As for the perturbative vs. non-perturbative argument, note that there are problems in interpreting non-perturbative processes in terms of particles but this is due to the breakdown of the particle concept itself. For example in a proton, there are perturbatively three quarks. If one shoots high-energy electrons onto the proton on will find this idea quite well confirmed. But that is because the interaction is very small at those energies. If one take lower energies it will become less clear, how the proton is made up of quarks, or whether it is at all because the interaction between the quarks gets to strong. Being somewhat pedantic one could even say that the particle concept does not even work if there is any interaction at all, but to see this is a complicated matter.

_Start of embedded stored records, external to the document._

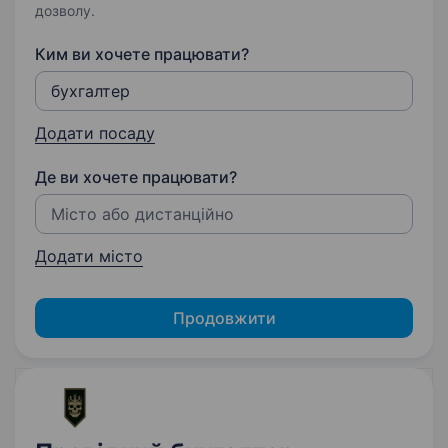
дозволу.
Ким ви хочете працювати?
Додати посаду
Де ви хочете працювати?
Додати місто
Продовжити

Since the words of Frank Wilczek has been disregarded by some here, let me quote for your convenience again Gerad t'Hooft.
Virtual particles have little to do with perturbation expansion. They "are really out there" in the sense that their contribution certainly affects the amplitudes of particle transitions. But all of quantum mechanics is based on "states" that are not usually there in the classical sense. It's just like the two slit experiment. The particle goes through one slit or through the other, while*nevertheless*the behavior afterwards is determined by the fact that there were two slits. Similarly, virtual particles may have been present or absent.
Some scattering events may be entirely due to the exchange of a virtual particle; in that case, it is hard to deny that the particle was there. Sometimes, you don't know whether it was a particle going from A to B, or an antiparticle going from B to A, this happens for instance when charged particles attract or repel one another by the exchange of a photon.
Virtual particles are allowed by the uncertainty principle, though they are not directly observable, they have real and observable effects.